Our actions need to be consistent with our words, otherwise what we say will be undermined, so Paul says in verse 5 ‘conduct yourselves wisely towards outsiders’.
‘Make the most of the time, or opportunity’ – pray that opportunities to share our faith will come our way, that we may have the spiritual awareness to spot them, and the courage and wisdom to grasp them when they come. Be warned though, only pray for opportunities if you mean it! If you ask for opportunities to share your faith, God will send them. Dangerous but exciting!

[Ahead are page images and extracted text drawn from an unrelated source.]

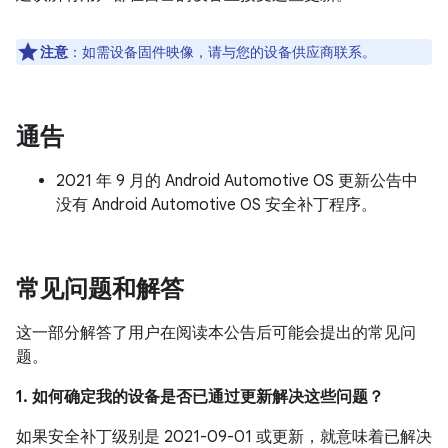
注意
：如需设备固件映像，请与您的设备供应商联系。
通告
2021 年 9 月的 Android Automotive OS 更新公告中
没有 Android Automotive OS 安全补丁程序。
常见问题和解答
这一部分解答了用户在阅读本公告后可能会提出的常见问
题。
1. 如何确定我的设备是否已通过更新解决这些问题？
如果安全补丁级别是 2021-09-01 或更新，就意味着已解决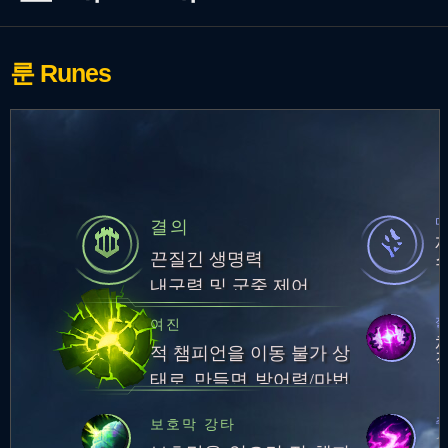
룬
Runes
결의
끈질긴 생명력
내구력 및 군중 제어
절
여진
적 챔피언을 이동 불가 상
태로 만들면 방어력/마법
저항력 증가 및 잠시 후
주
보호막 강타
주변에 큰 마법 피해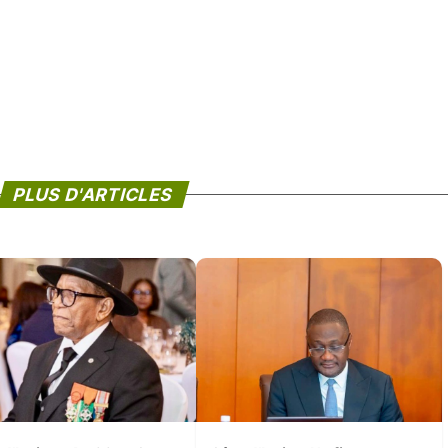
PLUS D'ARTICLES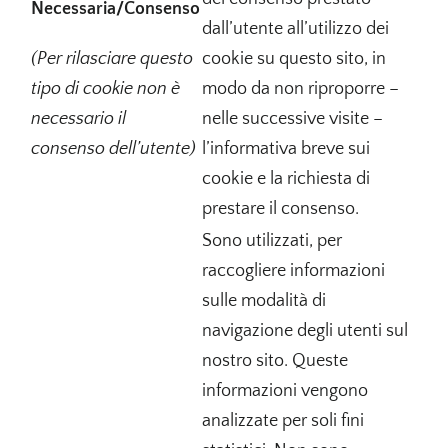
Necessaria/Consenso
dall’utente all’utilizzo dei
(Per rilasciare questo
cookie su questo sito, in
tipo di cookie non è
modo da non riproporre –
necessario il
nelle successive visite –
consenso dell’utente)
l’informativa breve sui
cookie e la richiesta di
prestare il consenso.
Sono utilizzati, per
raccogliere informazioni
sulle modalità di
navigazione degli utenti sul
nostro sito. Queste
informazioni vengono
analizzate per soli fini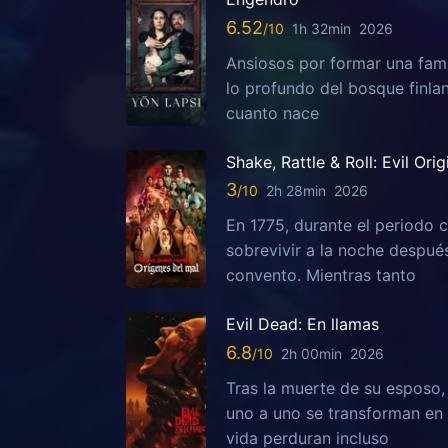
6.52
1h 32min
2026
Ansiosos por formar una fami
lo profundo del bosque finla
cuanto nace
Shake, Rattle & Roll: Evil Orig
3
2h 28min
2026
En 1775, durante el periodo c
sobrevivir a la noche despu
convento. Mientras tanto
Evil Dead: En llamas
6.8
2h 00min
2026
Tras la muerte de su esposo
uno a uno se transforman en 
vida perduran incluso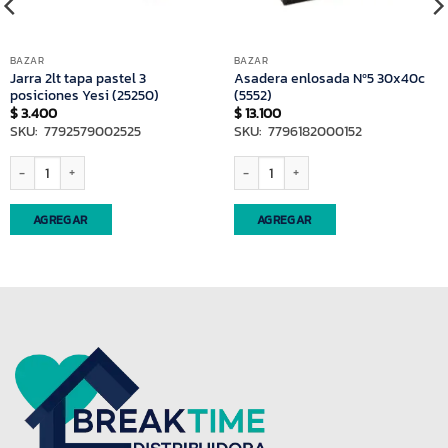
BAZAR
BAZAR
Jarra 2lt tapa pastel 3
Asadera enlosada Nº5 30x40c
posiciones Yesi (25250)
(5552)
$
3.400
$
13.100
SKU: 7792579002525
SKU: 7796182000152
si (91559) cantidad
Jarra 2lt tapa pastel 3 posiciones Yesi (25250) cantidad
Asadera enlosada Nº5 30x40c (5552) ca
AGREGAR
AGREGAR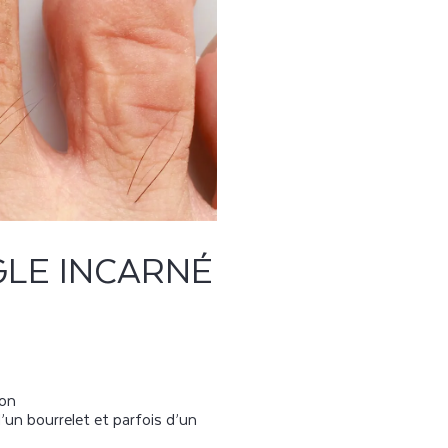
GLE INCARNÉ
:
ion
d’un bourrelet et parfois d’un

In v.6 ‘Let your speech always be gracious, seasoned with salt’. A pinch of salt when cooking brings out the flavour, makes a dish interesting. This is not pious conversation, full of dull religious platitudes, but engaging and personable, gracious in the sense of generous and kind. Seasoned with salt though, not salty!
‘So that you may know how to answer everyone’. Everyone? Really? The guy in the pub watching the football? The 8 year olds doing wheelies on their scooters? The Regius Professor of Geology? Mrs Tibbs next door? Knowing how to answer everyone seems a pretty impossible task, but actually there’s nothing like a personal story.
I once heard about Thomas Henry Huxley, the great Victorian evolutionist who was also vehemently anti-religion. He got into a conversation with an ordinary woman and set about trying to demolish what she believed. Her response: ‘Your arguments are clever, but I know God and I know who I have believed.’
There was no answer to that. I wouldn’t for a moment suggest that our faith depends on suspending our critical faculties. Nor would I think that it’s a waste of time putting forward arguments in favour of Christianity. But a personal testimony allowed an old lady to hold her own with a great scientist and a well told story can carry real power. If we can tell a testimony in our own words about what faith means to us or how we found it, it can be very effective. If there’s only two things you do out of this sermon series on evangelism, make prayer the first, and make this the second: think about your story, what would you say?
Part of being ready to answer everyone may also be to know what’s going on in the world around us. We all talk about the news – so maybe rather than reading through the newspaper quickly, you could occasionally take a few minutes thinking about one article – what’s your view on the issue? Is there a Christian angle on this? How would Jesus respond? You may find you get a new perspective to share.
There have been lots of idea in this passage from Colossians, and to some extent this sermon has been lots of hints and tips. But if there was one unifying idea, I’d say it is this: Be intentional. By which I mean: recognise that at some point you will need to nail your colours to the mast; sometime someone will ask you a direct question. It will happen, and Jesus calls us to do it, so you might as well be ready. Make a decision to be prepared. Be deliberate about sharing your faith.
The things Paul describes in this reading are all positive decisions to act, speak or pray. Most of them involve some prior action. In other words they are all intentional. Sharing our faith can just happen to us, but so much better to be open to making it happen?
So as we draw to the close of this sermon series, here’s three steps. If you only do one thing: pray for someone you know to find faith. If you do two things, think about your story so you can share it. If you want to go to the next stage, be intentional. Be prepared, ask God for opportunities, and see what comes your way. And when you do, please let me know, I’d love to be encouraged by what you’ve been doing.